Here we replicate the analysis in Hyndman, Wang & Laptev (ICDM 2015). However, note that crossing_points, peak and trough are defined differently in the tsfeatures package than in the Hyndman et al (2015) paper. Other features are the same.
hwl <- bind_cols(
tsfeatures(yahoo,
c("acf_features","entropy","lumpiness",
"flat_spots","crossing_points")),
tsfeatures(yahoo,"stl_features", s.window='periodic', robust=TRUE),
tsfeatures(yahoo, "max_kl_shift", width=48),
tsfeatures(yahoo,
c("mean","var"), scale=FALSE, na.rm=TRUE),
tsfeatures(yahoo,
c("max_level_shift","max_var_shift"), trim=TRUE)) %>%
select(mean, var, x_acf1, trend, linearity, curvature,
seasonal_strength, peak, trough,
entropy, lumpiness, spike, max_level_shift, max_var_shift, flat_spots,
crossing_points, max_kl_shift, time_kl_shift)
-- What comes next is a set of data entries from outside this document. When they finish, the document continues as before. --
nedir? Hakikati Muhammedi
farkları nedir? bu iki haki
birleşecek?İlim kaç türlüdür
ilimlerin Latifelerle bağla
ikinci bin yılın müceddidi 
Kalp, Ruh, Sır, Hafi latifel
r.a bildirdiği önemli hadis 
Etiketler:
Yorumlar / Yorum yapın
Compute the features used in Kang, Hyndman & Smith-Miles (IJF
2017). Note that the trend and ACF1 are computed differently for
non-seasonal data in the tsfeatures package than in the Kang et
al (2017). tsfeatures
uses mstl
which uses
supsmu
for the trend calculation with non-seasonal data,
whereas Kang et al used a penalized regression spline computed using
mgcv
instead. Other features are the same.
library(tsfeatures)
library(dplyr)
library(tidyr)
library(forecast)
M3data <- purrr::map(Mcomp::M3,
function(x) {
tspx <- tsp(x$x)
ts(c(x$x,x$xx), start=tspx[1], frequency=tspx[3])
})
khs_stl <- function(x,...) {
lambda <- BoxCox.lambda(x, lower=0, upper=1, method='loglik')
y <- BoxCox(x, lambda)
c(stl_features(y, s.window='periodic', robust=TRUE, ...), lambda=lambda)
}
khs <- bind_cols(
tsfeatures(M3data, c("frequency", "entropy")),
tsfeatures(M3data, "khs_stl", scale=FALSE)) %>%
select(frequency, entropy, trend, seasonal_strength, e_acf1, lambda) %>%
replace_na(list(seasonal_strength=0)) %>%
rename(
Frequency = frequency,
Entropy = entropy,
Trend = trend,
Season = seasonal_strength,
ACF1 = e_acf1,
Lambda = lambda) %>%
mutate(Period = as.factor(Frequency))
This package is free and open source software, licensed under GPL-3.